Categories of Personal Data: identification, contact, professional, authentication, commercial, geolocation, device, usage, voice (where enabled) and any Personal Data Customer chooses to submit.

Special categories of Personal Data: none by default; Customer is responsible for ensuring any special categories are submitted only with adequate safeguards.

Nature of the Processing: hosting, storage, structuring, retrieval, display, AI-assisted analysis, recommendation generation, synchronisation with Customer's source systems, notifications, auditing and security monitoring.

Purpose: provision, support, security and improvement of the Service.

Duration: for the term of the Principal Agreement plus the return or deletion period set out in Section 12.

Frequency of transfer: continuous.

Annex B — Technical and Organisational Measures

Kolva implements the following measures (non-exhaustive):

1. Pseudonymisation and encryption: TLS 1.2+ in transit; AES-256 at rest for the application database; AES-256-GCM + AWS KMS envelope encryption for integration credentials and other highly sensitive configuration.
2. Confidentiality, integrity, availability and resilience: Row-Level Security policies at the database layer; role-based access control in the application; multi-factor authentication for all Kolva privileged access; network segmentation; WAF in front of the application gateway; DDoS protection at the edge; redundant hosting with automatic failover where available.
3. Restore capability: encrypted backups with point-in-time recovery; documented restore procedures; annual disaster recovery testing.
4. Testing and evaluation: static application security testing on every change; automated dependency vulnerability scanning; periodic third-party penetration testing; annual security review of Sub-processors.
5. Access control and auditing: single sign-on tied to the Kolva corporate identity provider; least-privilege access to production; time-based one-time password (TOTP) required for plaintext integration credential decryption; immutable audit_config_access log for every decryption.
6. Physical security of sub-processor facilities: relied upon through Sub-processors' own certifications (see Annex C).
7. Personnel security: background checks where permitted; confidentiality obligations in employment and contractor agreements; mandatory annual security and privacy training.
8. Incident response: documented incident response plan; on-call rotation; tabletop exercises.
9. Transfer and portability: self-service data export in the application; API access for programmatic extraction.
10. Data minimisation and retention: configurable retention by data category; automatic purge of trial data; deletion of backups within thirty (30) days after primary deletion.

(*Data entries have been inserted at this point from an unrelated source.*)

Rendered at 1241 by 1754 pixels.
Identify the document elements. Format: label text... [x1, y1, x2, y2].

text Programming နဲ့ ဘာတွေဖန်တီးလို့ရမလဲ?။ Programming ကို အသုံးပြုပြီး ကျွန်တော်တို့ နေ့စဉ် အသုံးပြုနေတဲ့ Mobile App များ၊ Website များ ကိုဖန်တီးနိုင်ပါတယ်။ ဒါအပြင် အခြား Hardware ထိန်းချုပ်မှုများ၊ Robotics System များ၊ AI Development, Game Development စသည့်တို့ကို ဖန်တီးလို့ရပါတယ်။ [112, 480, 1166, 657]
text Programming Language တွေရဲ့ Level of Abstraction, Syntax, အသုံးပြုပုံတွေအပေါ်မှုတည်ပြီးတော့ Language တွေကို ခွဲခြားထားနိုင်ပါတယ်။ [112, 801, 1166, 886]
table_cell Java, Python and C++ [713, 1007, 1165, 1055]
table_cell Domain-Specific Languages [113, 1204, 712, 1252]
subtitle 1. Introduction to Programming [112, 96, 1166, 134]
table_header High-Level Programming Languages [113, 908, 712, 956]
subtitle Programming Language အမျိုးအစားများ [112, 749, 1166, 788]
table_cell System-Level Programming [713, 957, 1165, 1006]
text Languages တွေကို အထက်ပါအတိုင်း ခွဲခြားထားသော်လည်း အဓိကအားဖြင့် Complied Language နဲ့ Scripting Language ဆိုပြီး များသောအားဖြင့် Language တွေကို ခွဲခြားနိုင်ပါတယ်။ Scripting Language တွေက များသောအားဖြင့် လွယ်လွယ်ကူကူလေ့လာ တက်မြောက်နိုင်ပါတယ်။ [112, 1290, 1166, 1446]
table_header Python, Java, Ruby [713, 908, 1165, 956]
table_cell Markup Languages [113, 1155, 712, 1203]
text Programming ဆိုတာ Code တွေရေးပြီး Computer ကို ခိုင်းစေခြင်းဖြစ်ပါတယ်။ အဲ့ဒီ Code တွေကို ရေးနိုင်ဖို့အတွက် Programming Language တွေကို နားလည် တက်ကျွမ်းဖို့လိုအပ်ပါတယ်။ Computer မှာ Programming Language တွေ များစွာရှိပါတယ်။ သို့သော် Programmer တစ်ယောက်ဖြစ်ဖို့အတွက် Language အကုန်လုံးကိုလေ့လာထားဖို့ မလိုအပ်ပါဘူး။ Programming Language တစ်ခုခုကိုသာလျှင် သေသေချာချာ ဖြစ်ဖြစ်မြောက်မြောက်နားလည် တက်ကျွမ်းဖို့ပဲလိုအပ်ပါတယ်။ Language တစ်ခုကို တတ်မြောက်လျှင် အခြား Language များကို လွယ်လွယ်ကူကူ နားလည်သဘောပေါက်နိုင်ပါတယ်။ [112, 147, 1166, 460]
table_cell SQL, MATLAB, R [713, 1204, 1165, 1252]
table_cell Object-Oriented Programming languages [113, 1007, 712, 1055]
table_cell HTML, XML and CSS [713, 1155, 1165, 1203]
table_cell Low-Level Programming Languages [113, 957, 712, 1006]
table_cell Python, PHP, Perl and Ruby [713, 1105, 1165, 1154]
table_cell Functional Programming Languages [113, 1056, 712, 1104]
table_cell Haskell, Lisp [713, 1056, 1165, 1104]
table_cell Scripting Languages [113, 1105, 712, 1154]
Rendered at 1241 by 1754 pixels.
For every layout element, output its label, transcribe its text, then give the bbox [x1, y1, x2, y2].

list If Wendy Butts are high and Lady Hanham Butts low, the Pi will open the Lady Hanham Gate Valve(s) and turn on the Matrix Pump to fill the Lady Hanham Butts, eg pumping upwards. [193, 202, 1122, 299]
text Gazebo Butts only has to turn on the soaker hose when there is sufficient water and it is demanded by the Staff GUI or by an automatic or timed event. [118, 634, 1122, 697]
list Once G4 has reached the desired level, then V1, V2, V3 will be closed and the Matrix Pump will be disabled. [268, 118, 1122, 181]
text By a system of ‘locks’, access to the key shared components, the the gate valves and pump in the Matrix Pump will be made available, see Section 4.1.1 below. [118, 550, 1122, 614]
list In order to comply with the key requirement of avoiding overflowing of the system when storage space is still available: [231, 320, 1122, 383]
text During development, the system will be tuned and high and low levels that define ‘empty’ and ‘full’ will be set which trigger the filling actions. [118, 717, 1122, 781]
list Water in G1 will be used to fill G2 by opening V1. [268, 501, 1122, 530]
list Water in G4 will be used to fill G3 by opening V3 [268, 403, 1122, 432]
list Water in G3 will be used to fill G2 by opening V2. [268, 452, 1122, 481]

Annex C — Approved Sub-processors (as of the Effective Date)

  • Supabase, Inc. (United States, EU hosting available) — managed Postgres, authentication and storage for the Kolva application database.
  • Vercel Inc. (United States) — application hosting and serverless functions.
  • Amazon Web Services, Inc. (European Union region) — AWS Key Management Service (KMS) for envelope encryption of integration credentials.
  • Stripe, Inc. (United States) — payment processing for subscriptions.
  • Resend, Inc. (United States) — transactional email delivery (including support access digests and security notifications).
  • OpenAI, L.L.C. (United States) — AI language model processing for selected AI features.
  • Anthropic PBC (United States) — AI language model processing for selected AI features.
  • Inngest, Inc. (United States) — background job orchestration for scheduled syncs and asynchronous processing.

The up-to-date list is available at https://kolva.ai/legal/sub-processors.

This DPA is a template designed to comply with applicable Data Protection Laws as at the Effective Date. Customers are encouraged to have the document reviewed by their own qualified legal counsel before signing.